It is said the project is well received by the local parish council and the application is supported by the National Farmers Union which said that it would help deliver viable and profitable farming to the area.

Livestock may continue to graze the land around and under the solar panels, and crops can be grown in future.

Simon Holt from Voltalia UK said: “We are pleased to have reached this milestone for an important renewable energy generation project, with a lot of support from the local community. The scheme will directly contribute to reducing reliance on fossil fuel-generated electricity in Dorset and the south west in general.

“We have demonstrated that large-scale projects can be sensitively sited within the countryside and need-not have unacceptable environmental impacts.
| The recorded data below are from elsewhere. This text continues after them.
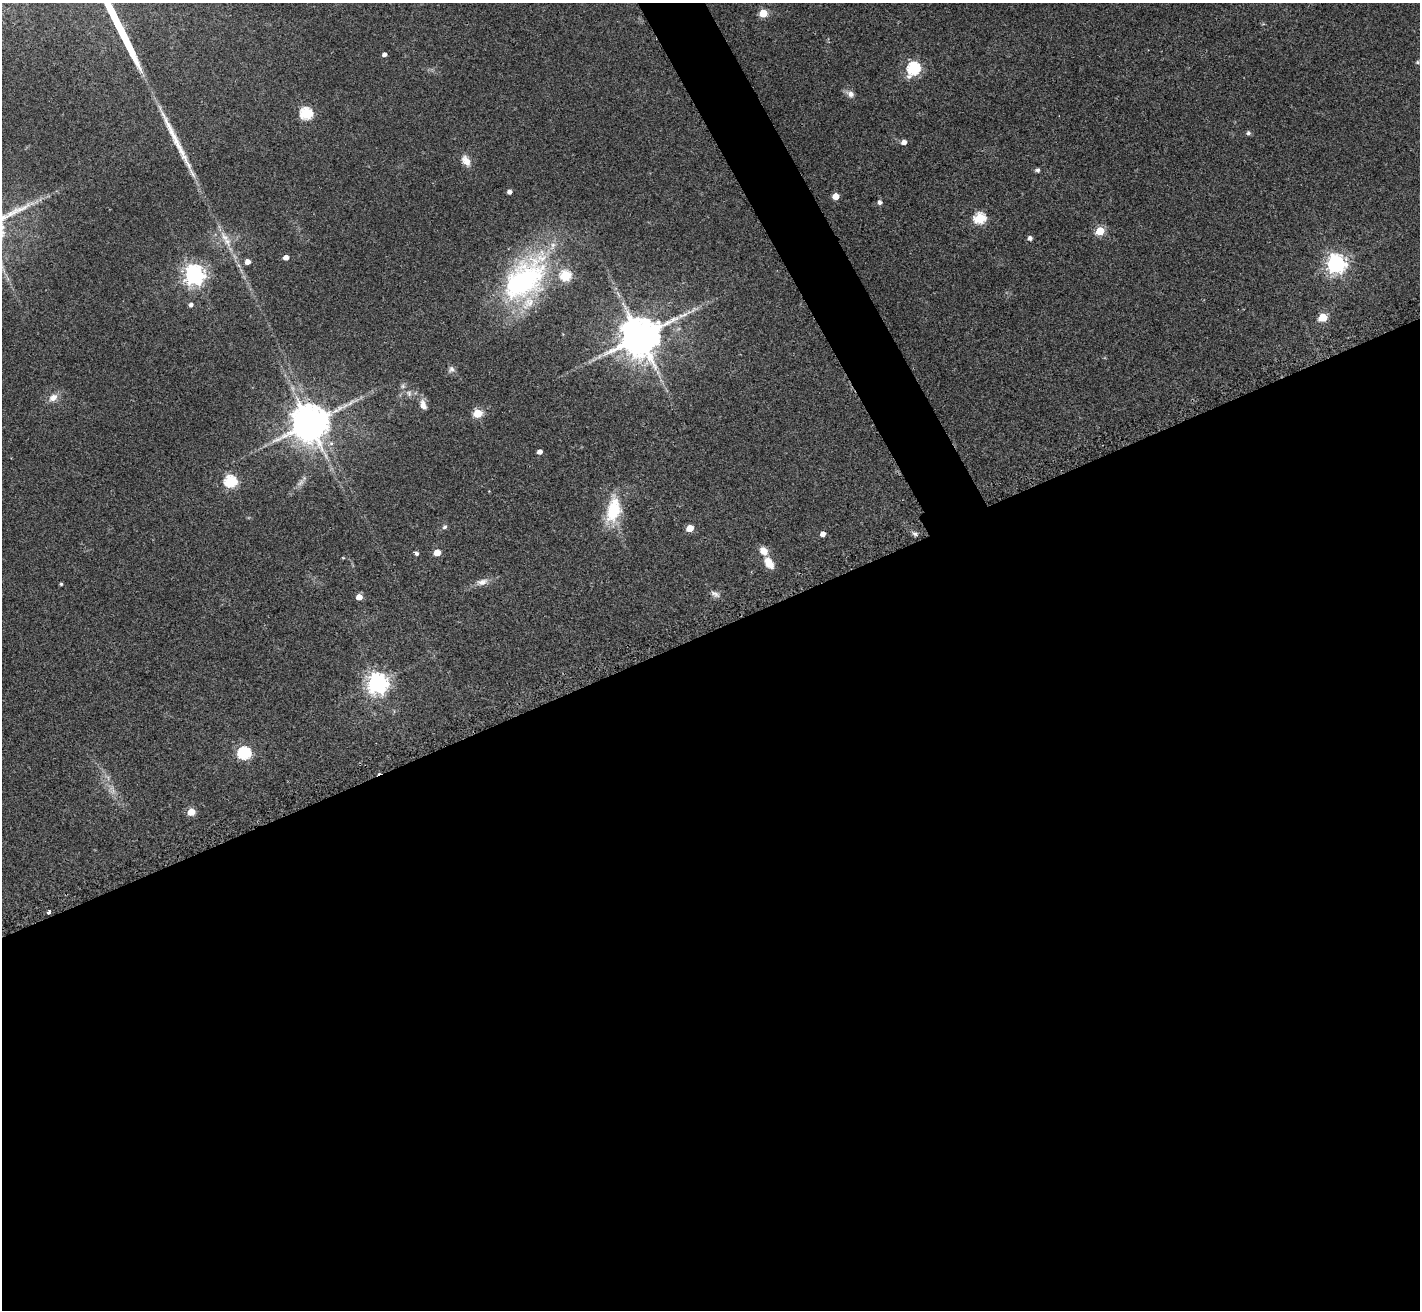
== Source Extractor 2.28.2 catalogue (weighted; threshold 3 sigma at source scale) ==
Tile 15 of 4 x 4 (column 3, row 4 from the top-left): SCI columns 2857-4274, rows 309-1616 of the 5709 x 5715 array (HDU 1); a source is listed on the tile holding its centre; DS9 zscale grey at full resolution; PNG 1422 x 1312 px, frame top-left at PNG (2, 3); no overlay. Shown black and unused: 54% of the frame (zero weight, under 2 of 3 exposures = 2% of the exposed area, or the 3 px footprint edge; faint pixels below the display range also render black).
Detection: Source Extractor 2.28.2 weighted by HDU 2 'WHT'; one run over the whole footprint, this tile lists its part. Background 0.0398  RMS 0.0066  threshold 0.0298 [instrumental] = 3 sigma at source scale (4.5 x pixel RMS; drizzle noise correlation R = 1.50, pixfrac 1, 0.05/0.05 arcsec/px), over >= 5 px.
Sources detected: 59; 1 too faint to see at this stretch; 3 long thin detections or spike segments (spike, bleed or trail) — not listed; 1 inside a brighter listed object's ellipse — not listed separately; the other 54 listed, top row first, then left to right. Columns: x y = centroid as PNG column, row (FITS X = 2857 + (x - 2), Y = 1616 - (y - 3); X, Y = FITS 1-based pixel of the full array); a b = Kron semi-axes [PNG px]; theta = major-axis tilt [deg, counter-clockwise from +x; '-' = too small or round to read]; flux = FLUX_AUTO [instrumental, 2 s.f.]
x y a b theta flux
763 13 5 5 - 25
384 55 4 3 - 2.3
1418 62 6 5 - 0.92
913 68 6 6 - 100
850 94 11 8 -35 3.5
306 113 6 6 - 80
1248 133 5 5 - 1.7
904 142 5 4 - 4.2
466 161 14 8 -62 6.3
1037 170 6 5 - 1.4
509 192 4 4 - 2.7
835 196 5 5 - 9.9
880 202 5 4 - 2.3
32 203 7 4 18 1.8
980 218 6 5 - 65
1100 231 5 5 - 30
224 237 18 9 -55 7.5
1030 238 5 4 - 2.6
286 257 5 4 - 4.3
247 262 4 4 - 4.9
1336 264 7 7 - 360
194 275 7 7 - 420
565 276 6 5 - 56
519 282 45 23 40 170
191 305 5 5 - 2.1
1323 317 5 5 - 29
640 337 14 13 - 1700
451 369 9 8 - 2.3
403 386 7 6 - 1.5
409 393 9 7 -39 2.8
53 398 12 9 29 5.1
423 405 13 8 -74 4.7
478 413 5 5 - 30
309 423 13 12 - 1500
540 452 4 4 - 3.6
230 481 6 6 - 84
300 482 13 6 45 3.2
613 510 36 17 79 28
445 527 6 6 - 1.5
690 528 5 4 - 15
823 534 4 4 - 4.1
915 534 7 5 -16 1.7
764 551 10 8 -53 6.5
437 552 5 5 - 11
416 553 5 4 - 1.7
769 563 13 8 -57 8.6
482 582 16 8 13 4.9
61 584 3 3 - 0.97
715 594 14 7 -26 2.9
359 597 5 4 - 7.9
377 683 7 7 - 450
244 753 6 6 - 97
191 812 5 5 - 15
49 912 4 3 - 5.4
Overlapping masked pixels (flux is a lower limit): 1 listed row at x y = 309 423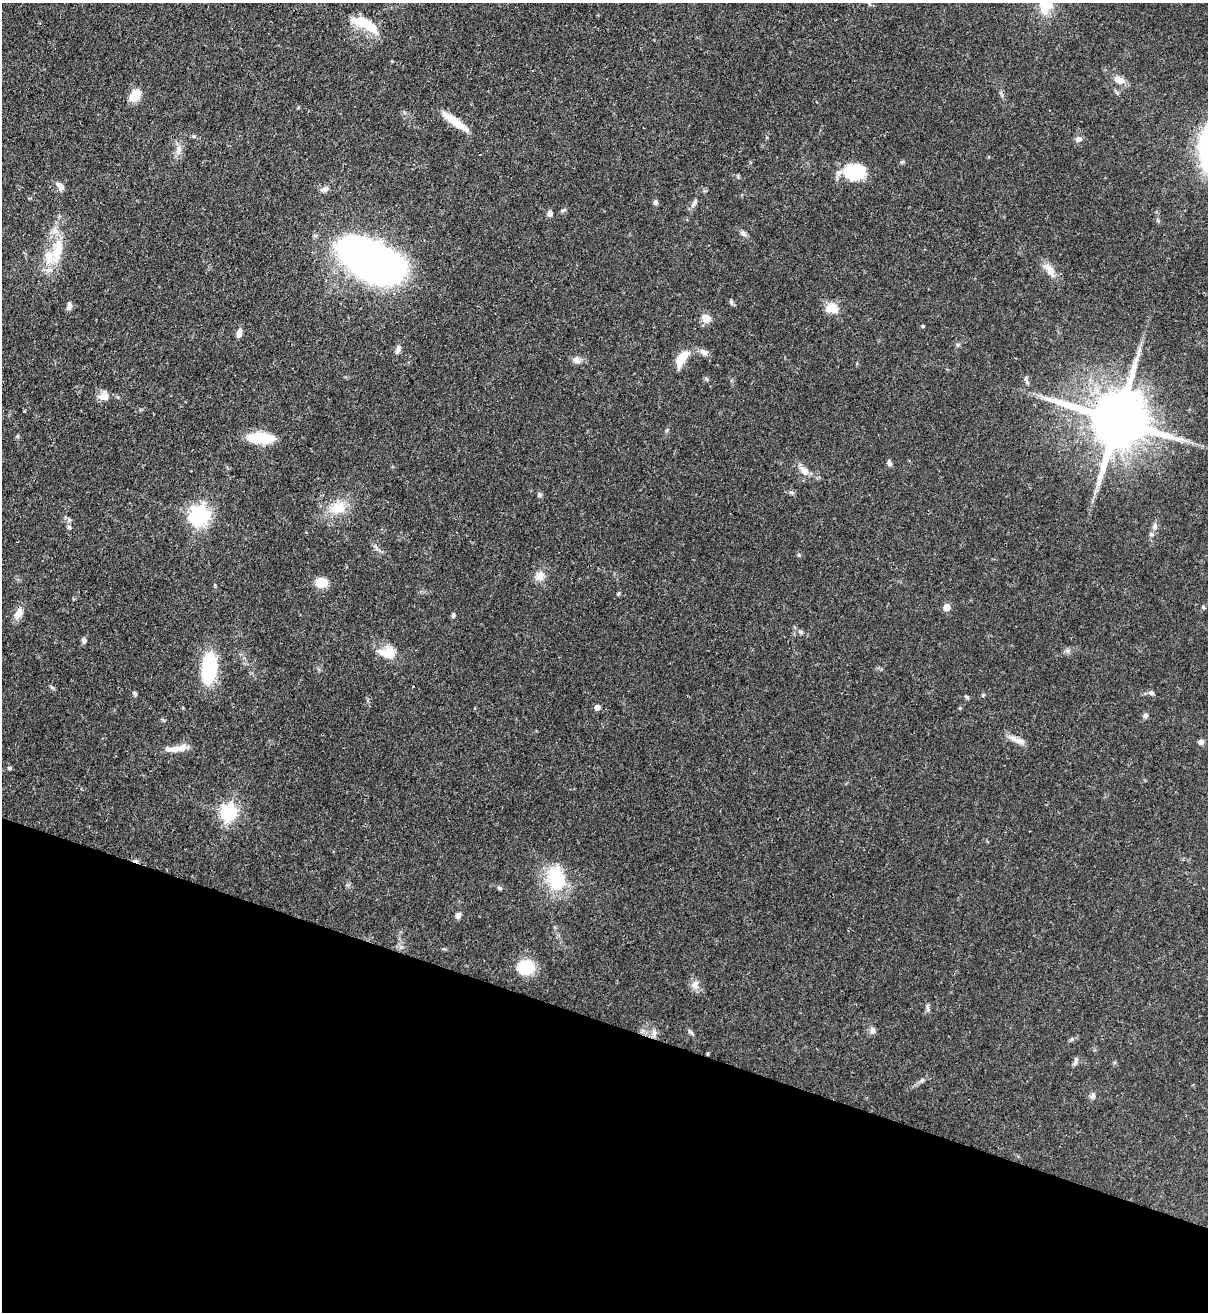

The South Farm project will not rely on customer subsidies to deliver clean electricity which makes an important step in the next generation of clean energy projects of this type.

He added: “As we move forward into the implementation phase this year, we will be looking for local partners to work with us to deliver this scheme and other UK projects.”

Colin Virtue, from Pegasus Group added: “Dorset Council has declared a Climate Emergency, and this project will make a valuable contribution to the generation of renewable and low carbon electricity at a local level."

Cllr Ray Bryan, chairman of Dorset Council’s Climate Change and Ecological Emergency Executive Advisory Panel, said: “We aim to work in partnership with many more businesses and organisations in the future to achieve our ambition of helping Dorset communities become carbon-neutral as quickly as possible.”